We are getting Chelsea, our pet Bichon Frise, ready for life on the road with us. We visited the vet to get her shots up to date for her protection and the welfare of other pets she will meet as we travel. The RV resort we have booked for the coming winter requires a pet’s immunization record for their files.
All thirteen years of Chelsea’s life on earth she has enjoyed the use of a dog door that allows her to come and go as she pleases. It opens into our spacious backyard. When we travel in our soon-to-be-found-and-purchased motor home, she won’t have her dog door any longer.
I am training Chelsea how to walk politely on a leash via a technique I found on the Internet. The goal is to get her to walk beside me without running ahead and trying to drag me at her speed. I stop in my tracks whenever Chelsea pulls on the leash. As soon as she stops pulling, I begin walking again. She is an enthusiastic girl, so being the lead dog on an Alaskan sled team appeals to her more than keeping pace alongside me.

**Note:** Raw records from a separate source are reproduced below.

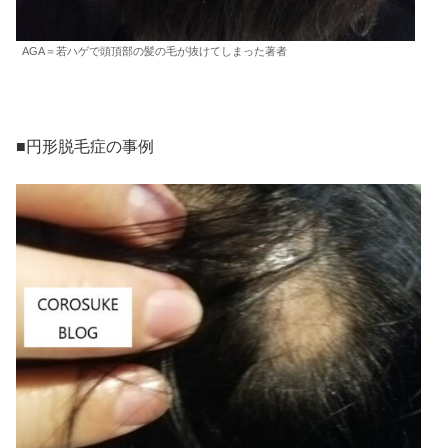
AGA＝若ハゲで頭頂部の髪の毛が抜けてしまった著者
■円形脱毛症の事例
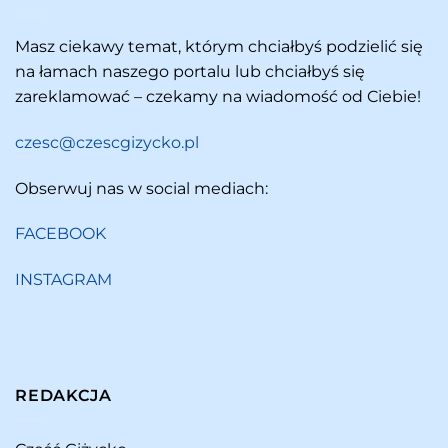
Masz ciekawy temat, którym chciałbyś podzielić się
na łamach naszego portalu lub chciałbyś się
zareklamować – czekamy na wiadomość od Ciebie!
czesc@czescgizycko.pl
Obserwuj nas w social mediach:
FACEBOOK
INSTAGRAM
REDAKCJA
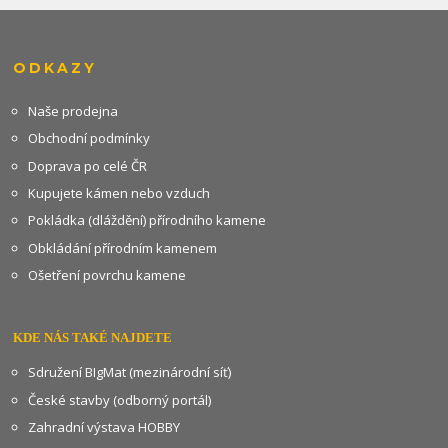
ODKAZY
Naše prodejna
Obchodní podmínky
Doprava po celé ČR
Kupujete kámen nebo vzduch
Pokládka (dláždění) přírodního kamene
Obkládání přírodním kamenem
Ošetření povrchu kamene
KDE NÁS TAKÉ NAJDETE
Sdružení BIgMat (mezinárodní síť)
České stavby (odborný portál)
Zahradní výstava HOBBY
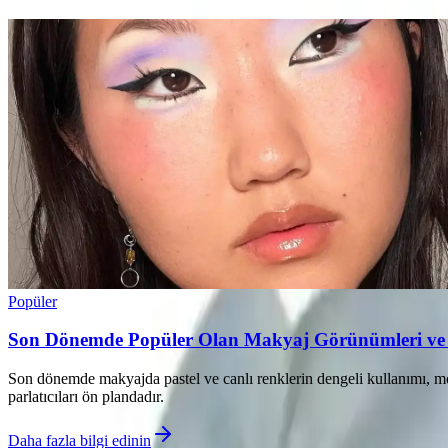
Popüler
Son Dönemde Popüler Olan Makyaj Görünümleri ve 
Son dönemde makyajda pastel ve canlı renklerin dengeli kullanımı, mo
parlatıcıları ön plandadır.
Daha fazla bilgi edinin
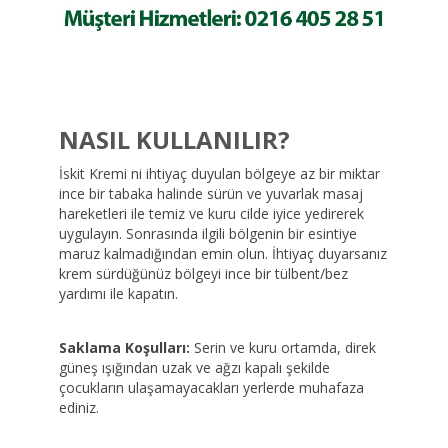
NASIL KULLANILIR?
İskit Kremi ni ihtiyaç duyulan bölgeye az bir miktar
ince bir tabaka halinde sürün ve yuvarlak masaj
hareketleri ile temiz ve kuru cilde iyice yedirerek
uygulayın. Sonrasında ilgili bölgenin bir esintiye
maruz kalmadığından emin olun. İhtiyaç duyarsanız
krem sürdüğünüz bölgeyi ince bir tülbent/bez
yardımı ile kapatın.
Saklama Koşulları:
Serin ve kuru ortamda, direk
güneş ışığından uzak ve ağzı kapalı şekilde
çocukların ulaşamayacakları yerlerde muhafaza
ediniz.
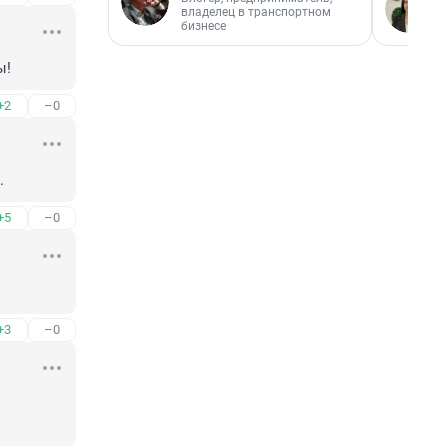
владелец в транспортном
бизнесе
ы!
+2
–0
.
+5
–0
+3
–0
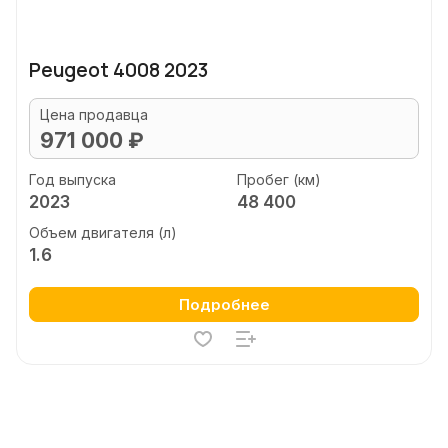
Peugeot 4008 2023
Цена продавца
971 000 ₽
Год выпуска
Пробег (км)
2023
48 400
Объем двигателя (л)
1.6
Подробнее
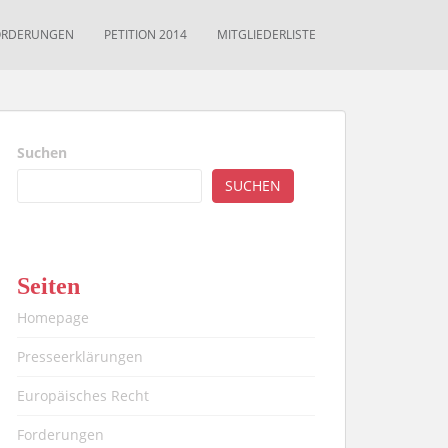
ORDERUNGEN
PETITION 2014
MITGLIEDERLISTE
Suchen
SUCHEN
Seiten
Homepage
Presseerklärungen
Europäisches Recht
Forderungen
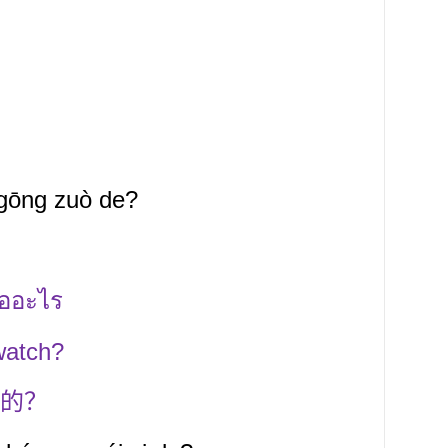
 gōng zuò de?
ห้ออะไร
watch?
的？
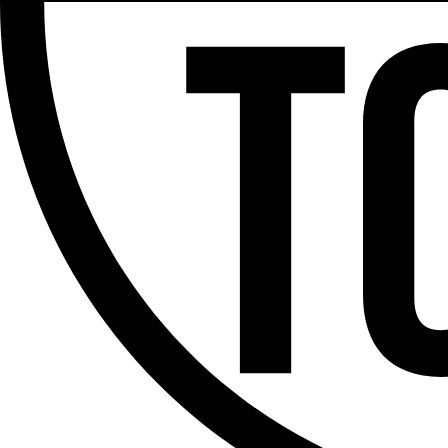
Partager l'émission
Facebook
Twitter
WhatsApp
Share
Offres d’emploi
Dernière émission
Voir nos dernières émissions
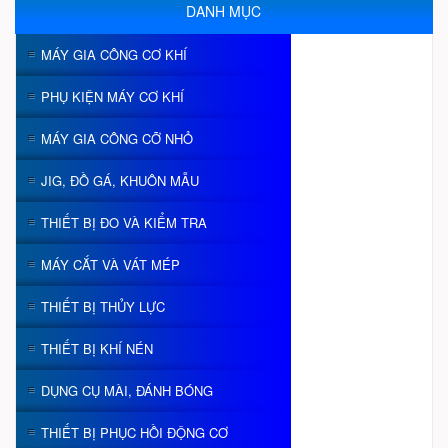
DANH MỤC
MÁY GIA CÔNG CƠ KHÍ
PHỤ KIỆN MÁY CƠ KHÍ
MÁY GIA CÔNG CỠ NHỎ
JIG, ĐỒ GÁ, KHUÔN MẪU
THIẾT BỊ ĐO VÀ KIỂM TRA
MÁY CẮT VÀ VÁT MÉP
THIẾT BỊ THỦY LỰC
THIẾT BỊ KHÍ NÉN
DỤNG CỤ MÀI, ĐÁNH BÓNG
THIẾT BỊ PHỤC HỒI ĐỘNG CƠ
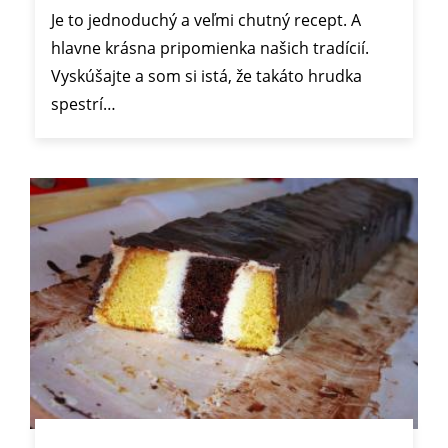
Je to jednoduchý a veľmi chutný recept. A
hlavne krásna pripomienka našich tradícií.
Vyskúšajte a som si istá, že takáto hrudka
spestrí…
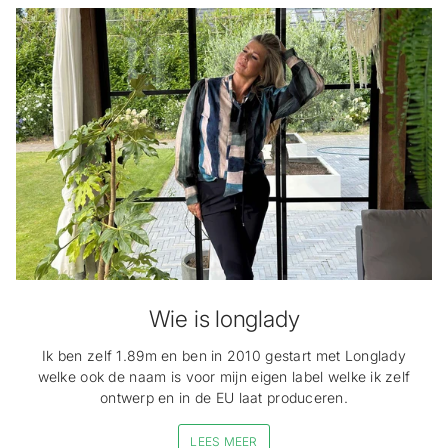
Wie is longlady
Ik ben zelf 1.89m en ben in 2010 gestart met Longlady
welke ook de naam is voor mijn eigen label welke ik zelf
ontwerp en in de EU laat produceren.
LEES MEER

Chelsea’s inclination each time I stopped was to pull harder and lunge forward. I explained, “Chelsea, dear, stop pulling.” She didn’t get it. However, by repeatedly getting the result she wanted only by waiting for me to start again, she learned to wait for me to begin. She quit trying to make it happen by pulling. I don’t think Chelsea understands that her pulling makes me stop, but she knows if I stop, she must stop, too. She forgets what she has learned from time to time, but a brief return to the same pattern refreshes her memory. We are a team.